— EXERCISE PROMPT —
In the entries below, find each line bearing the string "BOOK" and copy it.
---------- RECORDED DATA ----------
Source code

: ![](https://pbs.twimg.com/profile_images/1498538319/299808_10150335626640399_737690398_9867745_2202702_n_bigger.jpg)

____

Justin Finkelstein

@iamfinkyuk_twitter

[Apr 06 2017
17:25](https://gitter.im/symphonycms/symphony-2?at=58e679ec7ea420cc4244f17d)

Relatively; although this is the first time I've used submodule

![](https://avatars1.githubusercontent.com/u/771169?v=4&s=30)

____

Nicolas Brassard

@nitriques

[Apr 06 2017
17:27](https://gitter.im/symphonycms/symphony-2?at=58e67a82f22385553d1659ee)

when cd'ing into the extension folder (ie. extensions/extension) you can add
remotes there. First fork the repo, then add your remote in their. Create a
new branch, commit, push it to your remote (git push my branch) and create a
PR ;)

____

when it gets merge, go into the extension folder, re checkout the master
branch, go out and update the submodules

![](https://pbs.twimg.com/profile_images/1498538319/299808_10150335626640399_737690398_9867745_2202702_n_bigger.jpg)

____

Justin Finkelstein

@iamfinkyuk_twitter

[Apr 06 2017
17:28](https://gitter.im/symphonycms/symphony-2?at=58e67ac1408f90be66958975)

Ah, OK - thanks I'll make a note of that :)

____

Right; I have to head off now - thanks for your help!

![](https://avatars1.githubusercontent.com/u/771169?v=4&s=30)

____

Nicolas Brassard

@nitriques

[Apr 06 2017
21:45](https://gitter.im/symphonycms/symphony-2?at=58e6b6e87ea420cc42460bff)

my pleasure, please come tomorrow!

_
----------
---------- RECORDED DATA ----------
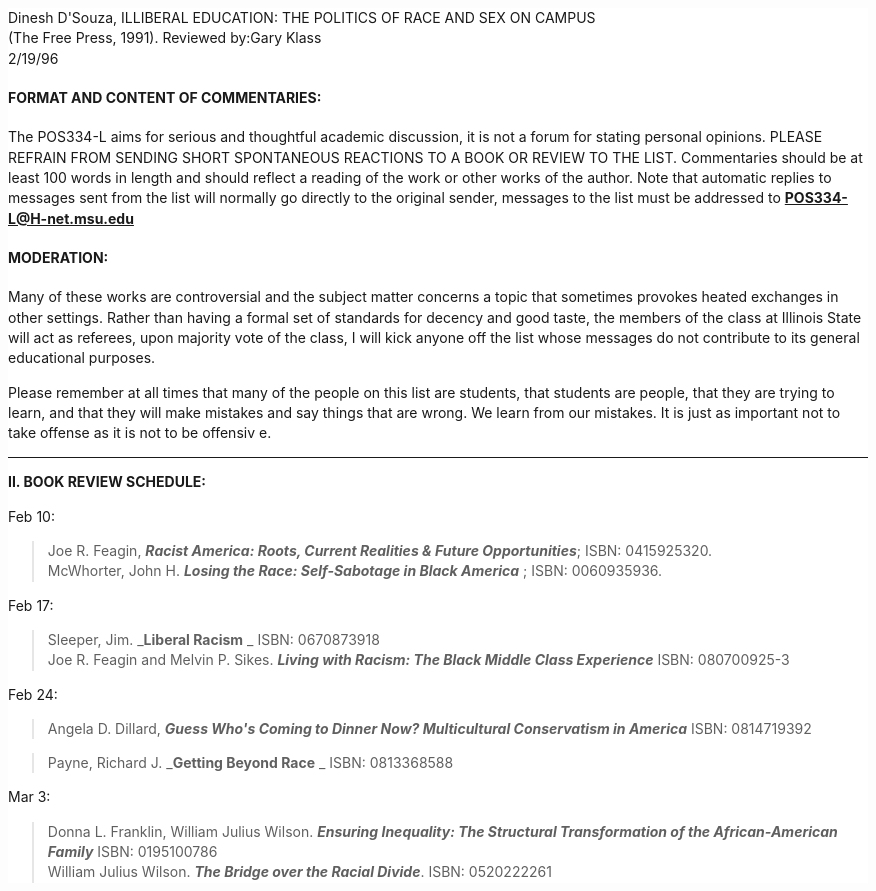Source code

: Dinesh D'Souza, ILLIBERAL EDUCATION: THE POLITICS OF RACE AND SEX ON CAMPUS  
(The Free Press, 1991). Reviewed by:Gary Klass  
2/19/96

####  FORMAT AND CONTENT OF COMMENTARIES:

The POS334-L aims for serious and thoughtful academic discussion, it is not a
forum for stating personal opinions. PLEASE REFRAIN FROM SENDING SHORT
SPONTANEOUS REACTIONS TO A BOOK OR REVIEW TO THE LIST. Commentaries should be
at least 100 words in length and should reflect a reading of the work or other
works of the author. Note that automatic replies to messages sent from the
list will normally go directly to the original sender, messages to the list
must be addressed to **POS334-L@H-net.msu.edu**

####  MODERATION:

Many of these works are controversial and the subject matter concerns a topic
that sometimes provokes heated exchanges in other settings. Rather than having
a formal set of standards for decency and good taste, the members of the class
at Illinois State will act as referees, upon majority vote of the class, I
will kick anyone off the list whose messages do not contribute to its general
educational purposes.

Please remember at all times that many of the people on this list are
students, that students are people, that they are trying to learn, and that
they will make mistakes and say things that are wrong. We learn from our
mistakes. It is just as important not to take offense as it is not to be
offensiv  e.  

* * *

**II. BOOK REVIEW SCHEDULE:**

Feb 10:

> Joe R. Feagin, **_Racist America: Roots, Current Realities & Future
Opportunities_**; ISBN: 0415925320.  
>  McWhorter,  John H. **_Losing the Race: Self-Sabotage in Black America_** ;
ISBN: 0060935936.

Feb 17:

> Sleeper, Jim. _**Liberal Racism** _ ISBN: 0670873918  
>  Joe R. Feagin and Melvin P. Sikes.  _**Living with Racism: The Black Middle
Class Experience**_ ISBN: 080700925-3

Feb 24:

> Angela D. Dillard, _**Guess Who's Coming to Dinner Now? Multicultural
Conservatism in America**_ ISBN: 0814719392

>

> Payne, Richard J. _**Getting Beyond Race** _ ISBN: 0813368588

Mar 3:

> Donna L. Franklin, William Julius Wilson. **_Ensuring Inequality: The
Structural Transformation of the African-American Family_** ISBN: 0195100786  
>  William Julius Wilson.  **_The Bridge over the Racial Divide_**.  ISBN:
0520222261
----------
— OUTPUT FOR THIS TASK —
SPONTANEOUS REACTIONS TO A BOOK OR REVIEW TO THE LIST. Commentaries should be
**II. BOOK REVIEW SCHEDULE:**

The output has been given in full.